Yani hırsla hedeflediğim bir projeden ziyade, kendimi “aman sıkılığa gelemem”
diyerek kendimi çektiğim bütün her şeyin üzerine giderek kabuğumu kırıyorum
belki de...
ÖZLEMEYİ SEVİYORUM
Çekimlerinde hep yanında olan şahane
video ve fotoğraflarını gördüğümüz hayat arkadaşın, yol arkadaşın ve eşin Kadir
Söylemez ile nikâhından bir yıl sonra Afrika’da düğün yaptınız. O
muhteşem fotoğraflarınıza gıpta ederek bakan herkesin aklına gelen soruyu
sormak istiyorum. Nereden çıktı Afrika’da düğün yapma fikri?
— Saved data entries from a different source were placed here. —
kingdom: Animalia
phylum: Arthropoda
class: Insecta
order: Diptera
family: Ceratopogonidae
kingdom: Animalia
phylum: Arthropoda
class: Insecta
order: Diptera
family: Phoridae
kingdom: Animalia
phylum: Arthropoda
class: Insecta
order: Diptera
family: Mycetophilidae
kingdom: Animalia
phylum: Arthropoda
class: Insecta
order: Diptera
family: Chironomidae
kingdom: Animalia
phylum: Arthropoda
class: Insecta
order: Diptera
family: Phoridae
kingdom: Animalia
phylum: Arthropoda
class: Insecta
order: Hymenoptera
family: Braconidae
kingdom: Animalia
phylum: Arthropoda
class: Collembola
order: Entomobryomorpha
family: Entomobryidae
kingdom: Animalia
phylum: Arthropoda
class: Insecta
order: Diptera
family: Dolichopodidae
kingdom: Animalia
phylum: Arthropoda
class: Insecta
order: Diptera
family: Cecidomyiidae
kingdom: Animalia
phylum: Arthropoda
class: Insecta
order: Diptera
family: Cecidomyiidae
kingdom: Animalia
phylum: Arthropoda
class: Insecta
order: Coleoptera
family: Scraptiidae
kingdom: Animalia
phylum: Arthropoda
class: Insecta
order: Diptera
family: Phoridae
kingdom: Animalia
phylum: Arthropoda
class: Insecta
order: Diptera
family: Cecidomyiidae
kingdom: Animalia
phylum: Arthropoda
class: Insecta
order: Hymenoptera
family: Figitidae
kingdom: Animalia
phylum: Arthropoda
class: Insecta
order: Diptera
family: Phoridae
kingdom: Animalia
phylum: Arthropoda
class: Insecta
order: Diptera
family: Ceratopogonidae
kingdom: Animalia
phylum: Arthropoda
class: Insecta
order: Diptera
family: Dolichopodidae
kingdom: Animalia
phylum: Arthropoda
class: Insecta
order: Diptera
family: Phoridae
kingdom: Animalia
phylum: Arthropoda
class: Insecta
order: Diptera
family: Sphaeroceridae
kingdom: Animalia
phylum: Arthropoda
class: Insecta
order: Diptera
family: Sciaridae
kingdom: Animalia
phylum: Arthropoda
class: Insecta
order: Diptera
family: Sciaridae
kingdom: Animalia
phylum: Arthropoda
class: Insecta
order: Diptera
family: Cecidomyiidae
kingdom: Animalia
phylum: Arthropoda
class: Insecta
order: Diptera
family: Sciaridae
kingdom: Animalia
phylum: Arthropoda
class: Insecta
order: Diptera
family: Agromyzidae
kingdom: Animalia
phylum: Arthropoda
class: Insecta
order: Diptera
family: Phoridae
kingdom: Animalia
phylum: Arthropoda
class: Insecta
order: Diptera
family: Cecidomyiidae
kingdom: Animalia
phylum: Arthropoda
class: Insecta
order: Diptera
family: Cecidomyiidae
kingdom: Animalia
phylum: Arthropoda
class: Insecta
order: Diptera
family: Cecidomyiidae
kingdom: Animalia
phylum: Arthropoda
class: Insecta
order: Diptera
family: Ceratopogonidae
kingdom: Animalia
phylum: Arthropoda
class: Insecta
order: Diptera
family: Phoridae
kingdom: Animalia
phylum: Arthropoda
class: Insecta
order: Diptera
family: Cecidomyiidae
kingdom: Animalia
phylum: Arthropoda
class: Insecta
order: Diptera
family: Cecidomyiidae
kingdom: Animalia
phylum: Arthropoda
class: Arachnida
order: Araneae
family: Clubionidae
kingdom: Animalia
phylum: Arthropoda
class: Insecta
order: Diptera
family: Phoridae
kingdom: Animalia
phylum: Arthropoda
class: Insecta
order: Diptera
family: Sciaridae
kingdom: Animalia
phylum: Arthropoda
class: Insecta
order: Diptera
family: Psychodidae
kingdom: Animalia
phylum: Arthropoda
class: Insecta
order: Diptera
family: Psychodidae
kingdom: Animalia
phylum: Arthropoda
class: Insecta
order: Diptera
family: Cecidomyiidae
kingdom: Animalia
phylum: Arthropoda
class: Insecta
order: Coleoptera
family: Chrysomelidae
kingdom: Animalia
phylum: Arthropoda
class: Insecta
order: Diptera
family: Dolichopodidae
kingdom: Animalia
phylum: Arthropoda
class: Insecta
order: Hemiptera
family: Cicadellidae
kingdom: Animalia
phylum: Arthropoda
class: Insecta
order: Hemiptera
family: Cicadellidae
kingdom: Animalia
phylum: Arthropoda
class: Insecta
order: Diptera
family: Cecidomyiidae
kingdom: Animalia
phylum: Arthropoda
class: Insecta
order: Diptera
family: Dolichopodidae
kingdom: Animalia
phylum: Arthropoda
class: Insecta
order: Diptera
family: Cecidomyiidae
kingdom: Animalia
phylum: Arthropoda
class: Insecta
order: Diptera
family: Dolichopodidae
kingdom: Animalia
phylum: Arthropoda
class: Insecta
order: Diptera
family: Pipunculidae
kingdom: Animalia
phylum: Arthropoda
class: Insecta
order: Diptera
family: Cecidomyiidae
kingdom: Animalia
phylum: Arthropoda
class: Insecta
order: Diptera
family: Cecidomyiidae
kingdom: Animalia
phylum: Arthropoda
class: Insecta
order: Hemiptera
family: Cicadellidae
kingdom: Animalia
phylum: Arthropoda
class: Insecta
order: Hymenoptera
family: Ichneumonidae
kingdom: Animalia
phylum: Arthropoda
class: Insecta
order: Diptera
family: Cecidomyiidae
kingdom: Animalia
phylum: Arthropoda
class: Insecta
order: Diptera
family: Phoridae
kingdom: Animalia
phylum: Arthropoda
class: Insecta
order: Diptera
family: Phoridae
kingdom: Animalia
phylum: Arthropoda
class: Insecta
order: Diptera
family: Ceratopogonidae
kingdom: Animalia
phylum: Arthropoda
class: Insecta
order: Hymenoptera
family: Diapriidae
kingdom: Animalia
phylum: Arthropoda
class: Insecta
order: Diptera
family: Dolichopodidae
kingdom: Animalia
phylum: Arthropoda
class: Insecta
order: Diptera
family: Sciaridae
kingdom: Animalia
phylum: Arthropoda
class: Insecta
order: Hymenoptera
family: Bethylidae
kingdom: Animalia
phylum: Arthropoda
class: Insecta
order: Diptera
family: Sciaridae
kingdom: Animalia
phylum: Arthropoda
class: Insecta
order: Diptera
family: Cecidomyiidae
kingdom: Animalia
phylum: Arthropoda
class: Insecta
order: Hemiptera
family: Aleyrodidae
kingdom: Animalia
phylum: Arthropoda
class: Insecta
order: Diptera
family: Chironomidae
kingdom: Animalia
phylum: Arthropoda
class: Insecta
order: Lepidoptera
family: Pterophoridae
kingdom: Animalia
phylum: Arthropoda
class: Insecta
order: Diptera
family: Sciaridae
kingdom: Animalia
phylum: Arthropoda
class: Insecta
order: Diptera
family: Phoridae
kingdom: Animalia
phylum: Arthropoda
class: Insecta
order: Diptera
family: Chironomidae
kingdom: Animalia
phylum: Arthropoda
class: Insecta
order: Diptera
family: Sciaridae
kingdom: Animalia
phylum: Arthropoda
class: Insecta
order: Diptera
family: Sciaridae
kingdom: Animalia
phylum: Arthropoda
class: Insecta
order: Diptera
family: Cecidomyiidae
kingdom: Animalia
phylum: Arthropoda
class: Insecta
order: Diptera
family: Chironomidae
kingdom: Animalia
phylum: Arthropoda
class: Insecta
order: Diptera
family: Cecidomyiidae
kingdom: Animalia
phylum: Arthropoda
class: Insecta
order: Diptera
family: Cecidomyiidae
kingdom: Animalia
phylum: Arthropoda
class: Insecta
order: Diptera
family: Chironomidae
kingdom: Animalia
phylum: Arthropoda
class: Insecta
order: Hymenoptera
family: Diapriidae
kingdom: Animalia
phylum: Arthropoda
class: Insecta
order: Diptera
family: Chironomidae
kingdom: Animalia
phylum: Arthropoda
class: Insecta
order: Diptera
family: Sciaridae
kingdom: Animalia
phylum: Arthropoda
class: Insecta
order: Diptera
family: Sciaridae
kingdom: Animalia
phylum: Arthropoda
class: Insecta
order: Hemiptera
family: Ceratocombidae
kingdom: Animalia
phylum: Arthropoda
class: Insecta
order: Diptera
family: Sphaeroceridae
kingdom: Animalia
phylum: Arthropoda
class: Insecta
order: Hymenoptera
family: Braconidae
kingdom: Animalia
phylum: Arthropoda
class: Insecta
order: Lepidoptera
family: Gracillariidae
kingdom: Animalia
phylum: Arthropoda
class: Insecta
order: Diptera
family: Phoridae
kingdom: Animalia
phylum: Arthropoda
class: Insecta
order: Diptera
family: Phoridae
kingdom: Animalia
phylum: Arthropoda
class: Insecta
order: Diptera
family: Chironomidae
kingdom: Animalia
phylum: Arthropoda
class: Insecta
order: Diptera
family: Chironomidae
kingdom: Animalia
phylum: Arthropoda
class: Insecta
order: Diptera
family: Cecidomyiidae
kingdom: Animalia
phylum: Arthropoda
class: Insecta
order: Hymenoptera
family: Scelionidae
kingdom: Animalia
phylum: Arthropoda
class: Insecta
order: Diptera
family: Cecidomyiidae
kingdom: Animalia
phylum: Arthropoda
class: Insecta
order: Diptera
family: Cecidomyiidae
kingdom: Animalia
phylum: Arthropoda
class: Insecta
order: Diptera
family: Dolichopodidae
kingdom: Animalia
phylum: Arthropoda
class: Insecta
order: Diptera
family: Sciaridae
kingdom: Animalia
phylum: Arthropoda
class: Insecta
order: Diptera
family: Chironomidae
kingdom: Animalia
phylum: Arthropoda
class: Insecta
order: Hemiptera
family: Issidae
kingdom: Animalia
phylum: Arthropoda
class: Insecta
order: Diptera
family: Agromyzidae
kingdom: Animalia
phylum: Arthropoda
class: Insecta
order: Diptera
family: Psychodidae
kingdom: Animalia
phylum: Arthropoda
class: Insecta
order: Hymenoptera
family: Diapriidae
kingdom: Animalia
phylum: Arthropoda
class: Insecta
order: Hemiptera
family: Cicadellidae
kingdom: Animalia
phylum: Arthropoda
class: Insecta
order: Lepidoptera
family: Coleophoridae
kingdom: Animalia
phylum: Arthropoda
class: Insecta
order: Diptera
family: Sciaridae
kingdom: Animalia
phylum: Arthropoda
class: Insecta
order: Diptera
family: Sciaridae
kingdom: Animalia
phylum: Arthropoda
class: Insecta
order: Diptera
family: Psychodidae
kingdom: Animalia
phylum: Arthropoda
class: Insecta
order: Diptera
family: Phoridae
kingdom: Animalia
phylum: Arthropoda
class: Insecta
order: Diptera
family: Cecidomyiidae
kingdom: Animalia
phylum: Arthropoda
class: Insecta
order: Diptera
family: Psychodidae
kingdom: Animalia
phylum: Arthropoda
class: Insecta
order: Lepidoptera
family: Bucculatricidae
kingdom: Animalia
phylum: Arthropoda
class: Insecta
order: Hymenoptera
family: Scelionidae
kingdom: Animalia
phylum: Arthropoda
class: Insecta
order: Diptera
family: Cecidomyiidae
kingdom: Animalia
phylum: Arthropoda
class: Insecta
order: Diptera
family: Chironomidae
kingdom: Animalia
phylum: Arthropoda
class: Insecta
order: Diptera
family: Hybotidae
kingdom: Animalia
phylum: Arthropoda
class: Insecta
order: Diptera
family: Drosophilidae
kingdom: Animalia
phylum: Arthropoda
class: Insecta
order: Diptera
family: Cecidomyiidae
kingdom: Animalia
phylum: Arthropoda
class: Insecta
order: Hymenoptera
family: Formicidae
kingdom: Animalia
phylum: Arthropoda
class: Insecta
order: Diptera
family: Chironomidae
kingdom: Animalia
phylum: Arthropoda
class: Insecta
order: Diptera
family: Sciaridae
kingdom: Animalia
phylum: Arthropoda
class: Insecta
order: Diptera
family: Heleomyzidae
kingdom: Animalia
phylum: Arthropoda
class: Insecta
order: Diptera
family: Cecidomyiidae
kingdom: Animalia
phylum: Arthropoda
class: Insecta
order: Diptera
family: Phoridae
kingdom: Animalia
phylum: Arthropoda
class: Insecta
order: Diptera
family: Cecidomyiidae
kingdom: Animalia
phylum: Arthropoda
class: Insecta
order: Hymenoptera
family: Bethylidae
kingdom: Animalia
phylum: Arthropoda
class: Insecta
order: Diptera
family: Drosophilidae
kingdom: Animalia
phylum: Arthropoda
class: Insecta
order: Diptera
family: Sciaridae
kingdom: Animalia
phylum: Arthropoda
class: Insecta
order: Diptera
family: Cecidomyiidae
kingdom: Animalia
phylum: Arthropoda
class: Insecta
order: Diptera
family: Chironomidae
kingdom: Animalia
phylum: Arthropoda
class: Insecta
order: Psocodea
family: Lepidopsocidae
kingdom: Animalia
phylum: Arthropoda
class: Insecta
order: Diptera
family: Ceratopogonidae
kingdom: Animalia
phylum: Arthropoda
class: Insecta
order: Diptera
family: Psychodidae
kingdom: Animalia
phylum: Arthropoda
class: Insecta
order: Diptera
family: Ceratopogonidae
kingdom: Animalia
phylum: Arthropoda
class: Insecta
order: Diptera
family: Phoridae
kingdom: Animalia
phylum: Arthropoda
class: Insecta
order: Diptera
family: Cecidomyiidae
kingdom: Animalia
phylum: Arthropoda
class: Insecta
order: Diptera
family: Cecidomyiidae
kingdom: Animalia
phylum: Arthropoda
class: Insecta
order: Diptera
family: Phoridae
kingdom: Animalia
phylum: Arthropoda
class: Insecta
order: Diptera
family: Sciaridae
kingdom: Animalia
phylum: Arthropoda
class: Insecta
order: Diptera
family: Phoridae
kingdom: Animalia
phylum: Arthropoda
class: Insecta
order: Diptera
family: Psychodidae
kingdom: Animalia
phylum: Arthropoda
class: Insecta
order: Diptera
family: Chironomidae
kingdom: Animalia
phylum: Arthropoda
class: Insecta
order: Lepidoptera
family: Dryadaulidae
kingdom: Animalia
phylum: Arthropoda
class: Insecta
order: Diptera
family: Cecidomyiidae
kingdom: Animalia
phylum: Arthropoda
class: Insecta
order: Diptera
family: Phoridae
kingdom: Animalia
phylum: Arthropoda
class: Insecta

Bizim hayatımız ve ilişkimiz seyahat
etmekle geçti. Düğün sektöründe çalıştığımız için kalabalık ortamları ve bir
takım düğün ritüellerini hiç samimi bulmadık. Biz çok farklı kültürlerin
düğünlerinde bulunduk, bu yüzden ne istediğimizi de iyi biliyorduk aslında ve
başka arayışlar da olduğumuz için kendimize bir rota belirlemek istedik, çünkü
düğüne harcayacağın bütçeyle, hem başka bir ülke görebilmek, hem düğün yapmak
mümkün. Bizim için farklı bir ülkeye gitmek ve gezmek daima ön planda oldu.
Küçüklüğümden beri de Afrika'yı hep görmek istemişimdir. Böylelikle neden
Afrika olmasın diye sorunca kendimize, o zaman Afrika olsun diye karar aldık.
Ben uzakları seviyorum. Sanırım uzaklarda ve farklı kıtalarda insan daha çok
kendi gibi olabiliyor. Bu yüzden de uzakları seçtik.
Saf. BENİM KÖKÜM ÇANAKKALE ECEABAT
Sırtında çantan, elinde fotoğraf
makinan Dünyayı geziyorsun, bu göçebe hayatta en çok özlediğin şey ne?
Çok komik, ben aslında evimi aşırı
derecede seven ve dışarıya çıkmayı da hiç sevmeyen bir insanım. Fakat kendime
da daima zıt gittiğim için sanırım böyle bir hayatı seçtim. Ben sürekli bir
özlem içinde yaşıyorum. Belki ilham kaynağım da bu olabilir. Hani bazı şairler
aşk acısı çekmeyi sever ya, ben de özlemeyi seviyorum galiba. Çünkü ne zaman
özlediğim bir yere gitsem, daima olmadığım yerde olmayı özlüyorum. Ne zaman
özlediğim birisinin yanına gitsem, bir başka kişi ağır basıyor. Yani bu özlem
duygusu hiç bitmiyor. Galiba bitsin de istemiyorum...hayatta özlediğimden
ziyade bağlı olduğum şeyler var ve onları sık sık görmek istiyorum. Evim,
yastığım ve ailem gibi.
Sana Çanakkale, Eceabat desem bana
ne dersin?
Galiba her şey orada başladı ve
belki de her şey orada bitebilir. Almanya'da doğup büyümeme rağmen, Anneannemin
ve Annemin doğduğu yerlere çok bağlıyım. Çocukluğumun sadece yazlarını orada
geçirdiğim bir bölge olsa da, ne zaman oraya gitsem içimde bir kıpırtı oluyor.
Bence konu yine saf.'a bağlanıyor. Çünkü köküm orası. Havasını ayrı seviyorum,
denizine hayranım. Ufak ama yeterli bir yer. Kendi hayatım gibi biraz.
2 Yorumlar
"Kabuk; korunaklı bir mevki ama monotonlu tutsaklık. Bu yüzdendir ki bir kabuk asla çatlamadan ve kırılmadan hayatta kalmadı.” çok beğendim.